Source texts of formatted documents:
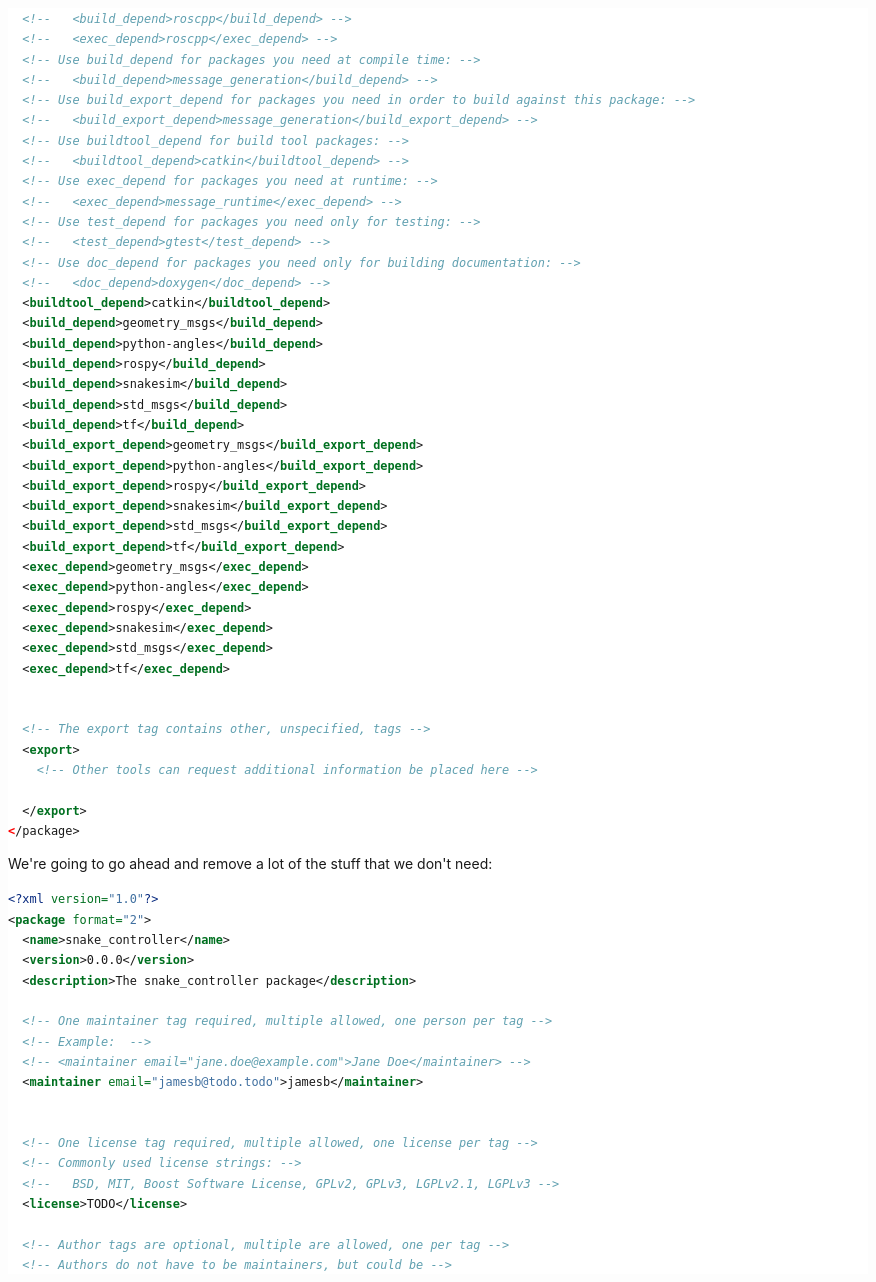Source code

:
 ```xml
  <!--   <build_depend>roscpp</build_depend> -->
  <!--   <exec_depend>roscpp</exec_depend> -->
  <!-- Use build_depend for packages you need at compile time: -->
  <!--   <build_depend>message_generation</build_depend> -->
  <!-- Use build_export_depend for packages you need in order to build against this package: -->
  <!--   <build_export_depend>message_generation</build_export_depend> -->
  <!-- Use buildtool_depend for build tool packages: -->
  <!--   <buildtool_depend>catkin</buildtool_depend> -->
  <!-- Use exec_depend for packages you need at runtime: -->
  <!--   <exec_depend>message_runtime</exec_depend> -->
  <!-- Use test_depend for packages you need only for testing: -->
  <!--   <test_depend>gtest</test_depend> -->
  <!-- Use doc_depend for packages you need only for building documentation: -->
  <!--   <doc_depend>doxygen</doc_depend> -->
  <buildtool_depend>catkin</buildtool_depend>
  <build_depend>geometry_msgs</build_depend>
  <build_depend>python-angles</build_depend>
  <build_depend>rospy</build_depend>
  <build_depend>snakesim</build_depend>
  <build_depend>std_msgs</build_depend>
  <build_depend>tf</build_depend>
  <build_export_depend>geometry_msgs</build_export_depend>
  <build_export_depend>python-angles</build_export_depend>
  <build_export_depend>rospy</build_export_depend>
  <build_export_depend>snakesim</build_export_depend>
  <build_export_depend>std_msgs</build_export_depend>
  <build_export_depend>tf</build_export_depend>
  <exec_depend>geometry_msgs</exec_depend>
  <exec_depend>python-angles</exec_depend>
  <exec_depend>rospy</exec_depend>
  <exec_depend>snakesim</exec_depend>
  <exec_depend>std_msgs</exec_depend>
  <exec_depend>tf</exec_depend>


  <!-- The export tag contains other, unspecified, tags -->
  <export>
    <!-- Other tools can request additional information be placed here -->

  </export>
</package>
```

We're going to go ahead and remove a lot of the stuff that we don't need:
```xml
<?xml version="1.0"?>
<package format="2">
  <name>snake_controller</name>
  <version>0.0.0</version>
  <description>The snake_controller package</description>

  <!-- One maintainer tag required, multiple allowed, one person per tag -->
  <!-- Example:  -->
  <!-- <maintainer email="jane.doe@example.com">Jane Doe</maintainer> -->
  <maintainer email="jamesb@todo.todo">jamesb</maintainer>


  <!-- One license tag required, multiple allowed, one license per tag -->
  <!-- Commonly used license strings: -->
  <!--   BSD, MIT, Boost Software License, GPLv2, GPLv3, LGPLv2.1, LGPLv3 -->
  <license>TODO</license>

  <!-- Author tags are optional, multiple are allowed, one per tag -->
  <!-- Authors do not have to be maintainers, but could be -->
```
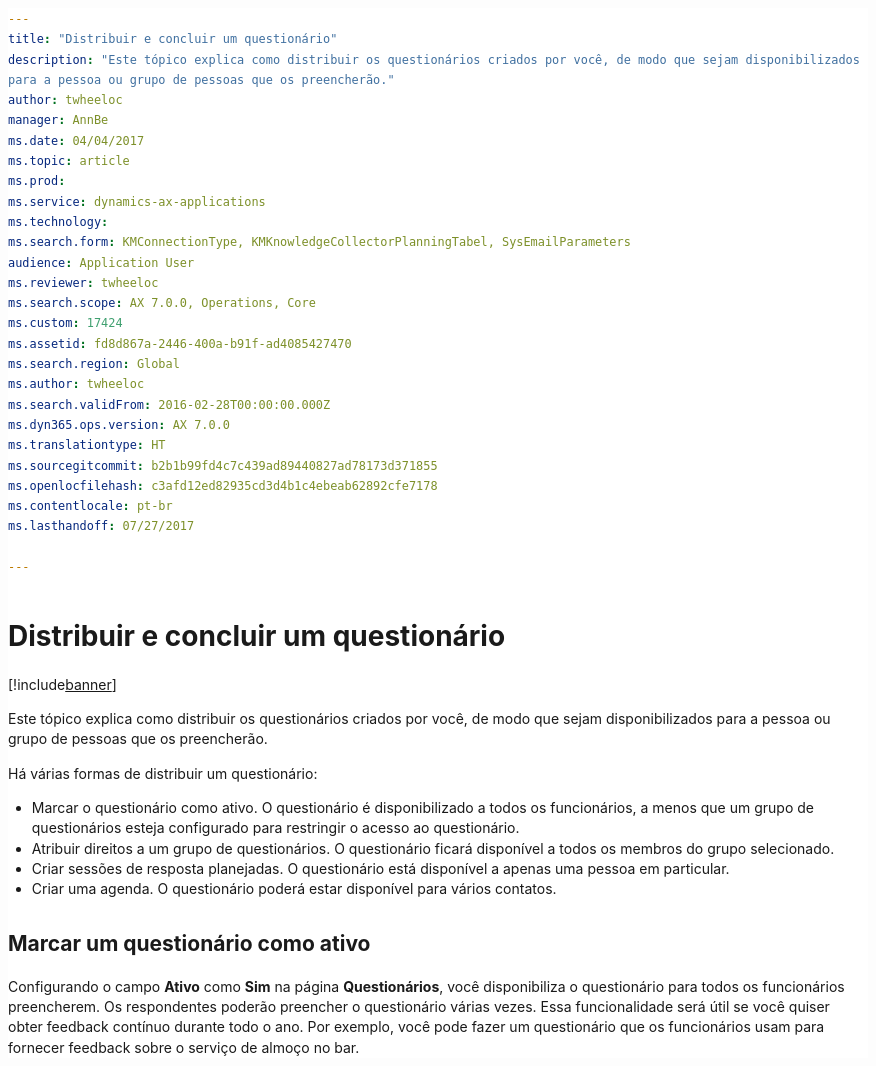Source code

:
 ```yaml
---
title: "Distribuir e concluir um questionário"
description: "Este tópico explica como distribuir os questionários criados por você, de modo que sejam disponibilizados para a pessoa ou grupo de pessoas que os preencherão."
author: twheeloc
manager: AnnBe
ms.date: 04/04/2017
ms.topic: article
ms.prod: 
ms.service: dynamics-ax-applications
ms.technology: 
ms.search.form: KMConnectionType, KMKnowledgeCollectorPlanningTabel, SysEmailParameters
audience: Application User
ms.reviewer: twheeloc
ms.search.scope: AX 7.0.0, Operations, Core
ms.custom: 17424
ms.assetid: fd8d867a-2446-400a-b91f-ad4085427470
ms.search.region: Global
ms.author: twheeloc
ms.search.validFrom: 2016-02-28T00:00:00.000Z
ms.dyn365.ops.version: AX 7.0.0
ms.translationtype: HT
ms.sourcegitcommit: b2b1b99fd4c7c439ad89440827ad78173d371855
ms.openlocfilehash: c3afd12ed82935cd3d4b1c4ebeab62892cfe7178
ms.contentlocale: pt-br
ms.lasthandoff: 07/27/2017

---
```


# <a name="distribute-and-complete-a-questionnaire"></a>Distribuir e concluir um questionário

[!include[banner](includes/banner.md)]


Este tópico explica como distribuir os questionários criados por você, de modo que sejam disponibilizados para a pessoa ou grupo de pessoas que os preencherão. 

Há várias formas de distribuir um questionário:

-   Marcar o questionário como ativo. O questionário é disponibilizado a todos os funcionários, a menos que um grupo de questionários esteja configurado para restringir o acesso ao questionário.
-   Atribuir direitos a um grupo de questionários. O questionário ficará disponível a todos os membros do grupo selecionado.
-   Criar sessões de resposta planejadas. O questionário está disponível a apenas uma pessoa em particular.
-   Criar uma agenda. O questionário poderá estar disponível para vários contatos.

## <a name="marking-a-questionnaire-as-active"></a>Marcar um questionário como ativo
Configurando o campo **Ativo** como **Sim** na página **Questionários**, você disponibiliza o questionário para todos os funcionários preencherem. Os respondentes poderão preencher o questionário várias vezes. Essa funcionalidade será útil se você quiser obter feedback contínuo durante todo o ano. Por exemplo, você pode fazer um questionário que os funcionários usam para fornecer feedback sobre o serviço de almoço no bar.
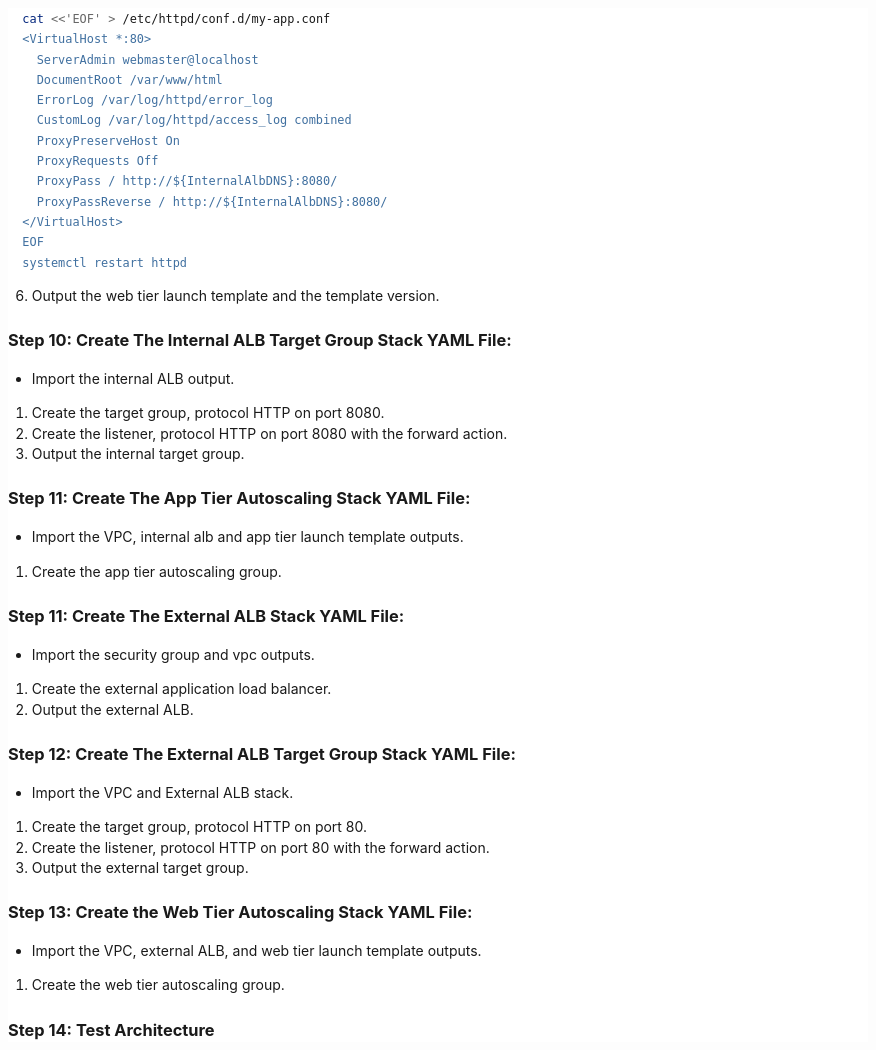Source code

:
 ```bash
  cat <<'EOF' > /etc/httpd/conf.d/my-app.conf
  <VirtualHost *:80>
    ServerAdmin webmaster@localhost
    DocumentRoot /var/www/html
    ErrorLog /var/log/httpd/error_log
    CustomLog /var/log/httpd/access_log combined
    ProxyPreserveHost On
    ProxyRequests Off
    ProxyPass / http://${InternalAlbDNS}:8080/
    ProxyPassReverse / http://${InternalAlbDNS}:8080/
  </VirtualHost>
  EOF
  systemctl restart httpd
```
6. Output the web tier launch template and the template version.

### Step 10: Create The Internal ALB Target Group Stack YAML File:

* Import the internal ALB output.
1. Create the target group, protocol HTTP on port 8080.
2. Create the listener, protocol HTTP on port 8080 with the forward action.
3. Output the internal target group.

### Step 11: Create The App Tier Autoscaling Stack YAML File:

* Import the VPC, internal alb and app tier launch template outputs.
1. Create the app tier autoscaling group.

### Step 11: Create The External ALB Stack YAML File:

* Import the security group and vpc outputs.
1. Create the external application load balancer.
2. Output the external ALB.

### Step 12: Create The External ALB Target Group Stack YAML File:

* Import the VPC and External ALB stack.

1. Create the target group, protocol HTTP on port 80.
2. Create the listener, protocol HTTP on port 80 with the forward action.
3. Output the external target group.

### Step 13: Create the Web Tier Autoscaling Stack YAML File:

* Import the VPC, external ALB, and web tier launch template outputs. 

1. Create the web tier autoscaling group.

### Step 14: Test Architecture
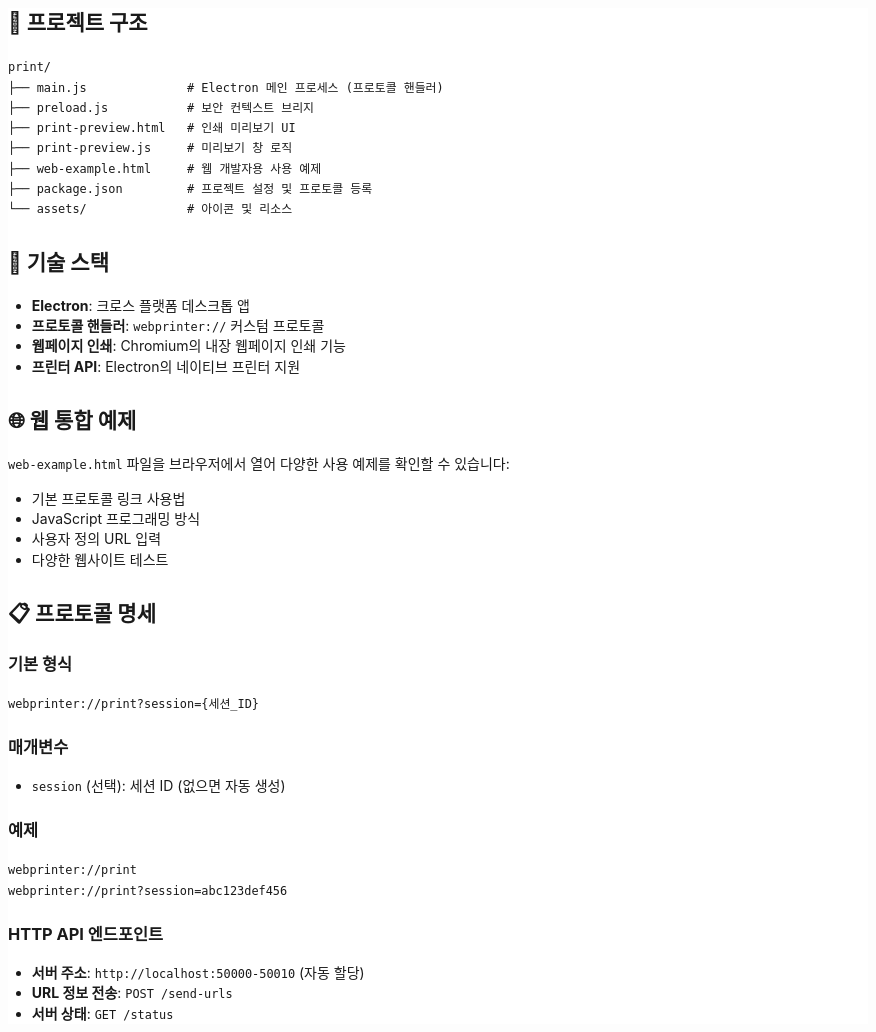 ## 📁 프로젝트 구조

```
print/
├── main.js              # Electron 메인 프로세스 (프로토콜 핸들러)
├── preload.js           # 보안 컨텍스트 브리지
├── print-preview.html   # 인쇄 미리보기 UI
├── print-preview.js     # 미리보기 창 로직
├── web-example.html     # 웹 개발자용 사용 예제
├── package.json         # 프로젝트 설정 및 프로토콜 등록
└── assets/              # 아이콘 및 리소스
```

## 🔧 기술 스택

- **Electron**: 크로스 플랫폼 데스크톱 앱
- **프로토콜 핸들러**: `webprinter://` 커스텀 프로토콜
- **웹페이지 인쇄**: Chromium의 내장 웹페이지 인쇄 기능
- **프린터 API**: Electron의 네이티브 프린터 지원

## 🌐 웹 통합 예제

`web-example.html` 파일을 브라우저에서 열어 다양한 사용 예제를 확인할 수 있습니다:

- 기본 프로토콜 링크 사용법
- JavaScript 프로그래밍 방식
- 사용자 정의 URL 입력
- 다양한 웹사이트 테스트

## 📋 프로토콜 명세

### 기본 형식
```
webprinter://print?session={세션_ID}
```

### 매개변수
- `session` (선택): 세션 ID (없으면 자동 생성)

### 예제
```
webprinter://print
webprinter://print?session=abc123def456
```

### HTTP API 엔드포인트
- **서버 주소**: `http://localhost:50000-50010` (자동 할당)
- **URL 정보 전송**: `POST /send-urls`
- **서버 상태**: `GET /status`
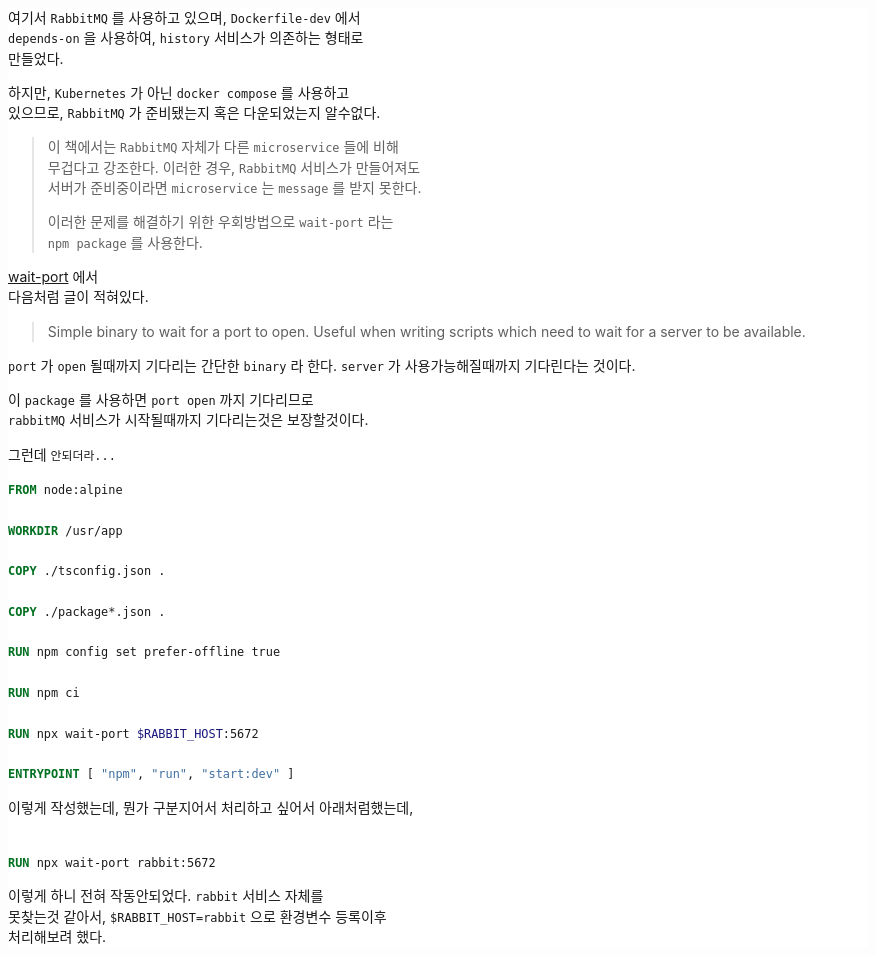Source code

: 여기서 `RabbitMQ` 를 사용하고 있으며, `Dockerfile-dev` 에서  
`depends-on` 을 사용하여, `history` 서비스가 의존하는 형태로  
만들었다.

하지만, `Kubernetes` 가 아닌 `docker compose` 를 사용하고  
있으므로, `RabbitMQ` 가 준비됐는지 혹은 다운되었는지 알수없다.

> 이 책에서는 `RabbitMQ` 자체가 다른 `microservice` 들에 비해  
> 무겁다고 강조한다. 이러한 경우, `RabbitMQ` 서비스가 만들어져도  
> 서버가 준비중이라면 `microservice` 는 `message` 를 받지 못한다.
>
> 이러한 문제를 해결하기 위한 우회방법으로 `wait-port` 라는  
> `npm package` 를 사용한다.

[wait-port](https://www.npmjs.com/package/wait-port) 에서  
다음처럼 글이 적혀있다.

> Simple binary to wait for a port to open. Useful when writing scripts which need to wait for a server to be available.

`port` 가 `open` 될때까지 기다리는 간단한 `binary` 라 한다.
`server` 가 사용가능해질때까지 기다린다는 것이다.

이 `package` 를 사용하면 `port open` 까지 기다리므로  
`rabbitMQ` 서비스가 시작될때까지 기다리는것은 보장할것이다.

그런데 `안되더라...`

```dockerfile
FROM node:alpine

WORKDIR /usr/app

COPY ./tsconfig.json .

COPY ./package*.json .

RUN npm config set prefer-offline true

RUN npm ci

RUN npx wait-port $RABBIT_HOST:5672

ENTRYPOINT [ "npm", "run", "start:dev" ]
```

이렇게 작성했는데, 뭔가 구분지어서 처리하고 싶어서 아래처럼했는데,

```dockerfile

RUN npx wait-port rabbit:5672

```

이렇게 하니 전혀 작동안되었다. `rabbit` 서비스 자체를  
못찾는것 같아서, `$RABBIT_HOST=rabbit` 으로 환경변수 등록이후  
처리해보려 했다.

→ About this exercise:
Wherever a line in the data above holds "launch", copy that line.

→ Output:
6. Output the web tier launch template and the template version.
* Import the VPC, internal alb and app tier launch template outputs.
* Import the VPC, external ALB, and web tier launch template outputs. 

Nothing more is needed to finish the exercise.